Advanced combined rheometer setups to in-situ correlate molecular dynamics and molecular structure formation with mechanical properties: Rheo-NMR, Rheo-IR, Rheo-dielectric and Rheo-SAXS

Molecular understanding of mechanical properties over a broad length and time scale is crucial to develop advanced materials. Our research aims to design and built unique combined rheometer setups that can monitor in-situ molecular observables, such as molecular dynamics or chemical functional groups that are directly correlated to the macroscopic mechanical responses. These combined experimental setups overcome the experimental challenges associated with offline measurements and facilitate the understanding of structure-mechanical property relationships. Specifically, the following combinations will be presented in detail: Rheo-NMR, Rheo-dielectric, Rheo-IR and Rheo-SAXS.

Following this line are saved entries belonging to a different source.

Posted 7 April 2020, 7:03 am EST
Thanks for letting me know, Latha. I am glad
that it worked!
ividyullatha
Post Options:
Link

Over the last 20 years, we developed a unique combination of rheology and low-field time domain ¹H NMR by implementing a compact 25 MHz Halbach NMR magnet into a high end rheometer. This Rheo-NMR device can quantify segmental motion of polymer chains via transverse relaxation times (T₂) while simultaneously performing advanced rheological protocols. Examples in polymer crystallisation, rubber crosslinking and the investigation of the kinetics of polymer synthesis will be displayed for this unique Rheo-NMR set-up.

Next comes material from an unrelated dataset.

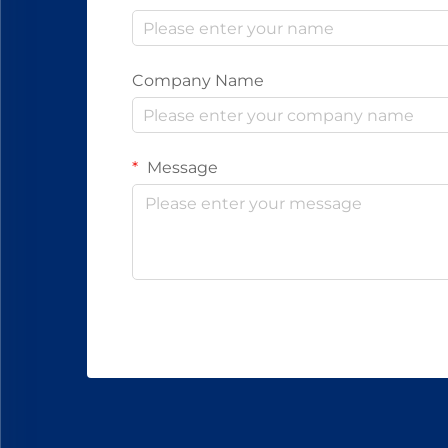
Company Name
Message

To correlated molecular dynamics and mechanical properties broadband dielectrics spectroscopy (BDS) was combined with a rheometer, Rheo-BDS. By using anionic polymerization of isoprene derivatives 32 decades in dynamic range could be covered by rheology and 34 decades in dielectric spectroscopy.

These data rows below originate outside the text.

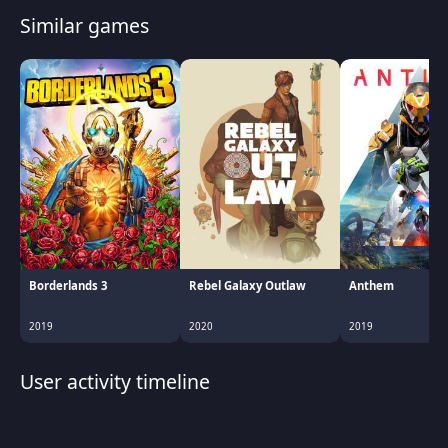
Similar games
Borderlands 3
Rebel Galaxy Outlaw
Anthem
2019
2020
2019
User activity timeline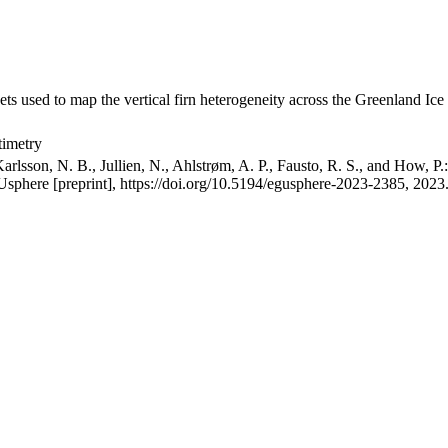
ets used to map the vertical firn heterogeneity across the Greenland Ice
timetry
arlsson, N. B., Jullien, N., Ahlstrøm, A. P., Fausto, R. S., and How, P
GUsphere [preprint], https://doi.org/10.5194/egusphere-2023-2385, 2023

Covalent bond formation during polymerization is directly related to changing mechanical properties. To do so ATR-IR spectroscopy was in-situ correlated to mechanical characterization via a Rheo-IR set-up to investigate e.g. hydrogel formation of polyacrylic acid. In the later stage of the chemical reaction a very high scaling exponent of 10 was determined for G’ as a function of chemical bond formation for the second half of the chemical reaction. Currently this set-up is further extended with respect to IR spectroscopic sensitivity, time resolution and available temperature range.